- TASK DIRECTIONS -
Repeat every line of the items below word for word, but leave the pictures out.

Collected data entries:
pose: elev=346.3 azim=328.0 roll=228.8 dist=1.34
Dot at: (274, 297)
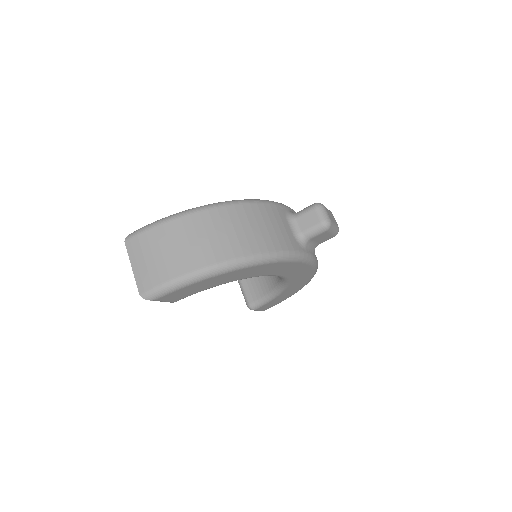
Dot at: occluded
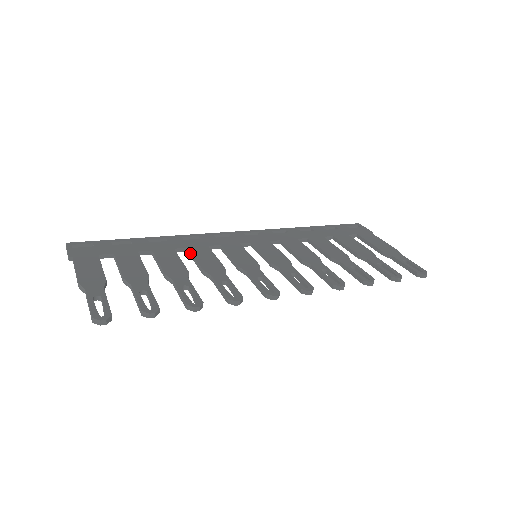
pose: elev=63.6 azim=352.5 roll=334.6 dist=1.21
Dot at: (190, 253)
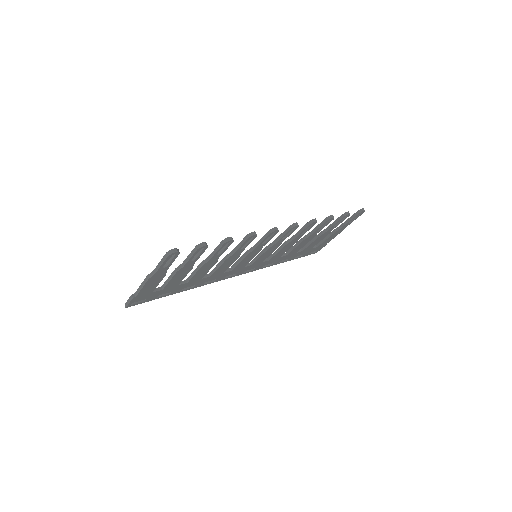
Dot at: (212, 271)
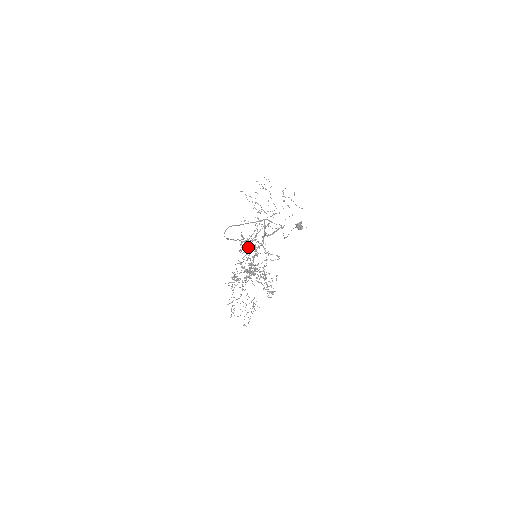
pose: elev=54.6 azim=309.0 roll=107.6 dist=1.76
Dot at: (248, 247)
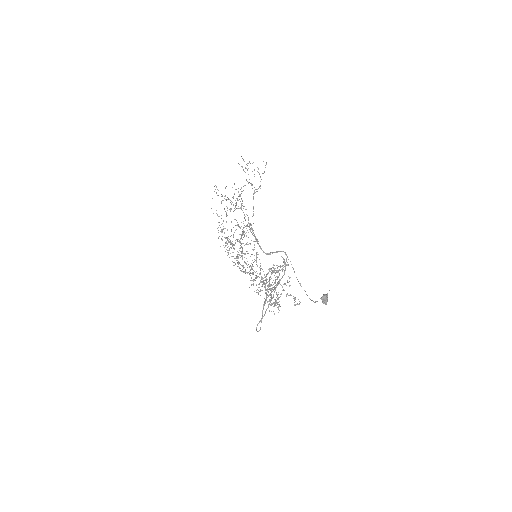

- SOLUTION -
pose: elev=346.3 azim=328.0 roll=228.8 dist=1.34
Dot at: (274, 297)
Dot at: occluded
pose: elev=63.6 azim=352.5 roll=334.6 dist=1.21
Dot at: (190, 253)
Dot at: (212, 271)
pose: elev=54.6 azim=309.0 roll=107.6 dist=1.76
Dot at: (248, 247)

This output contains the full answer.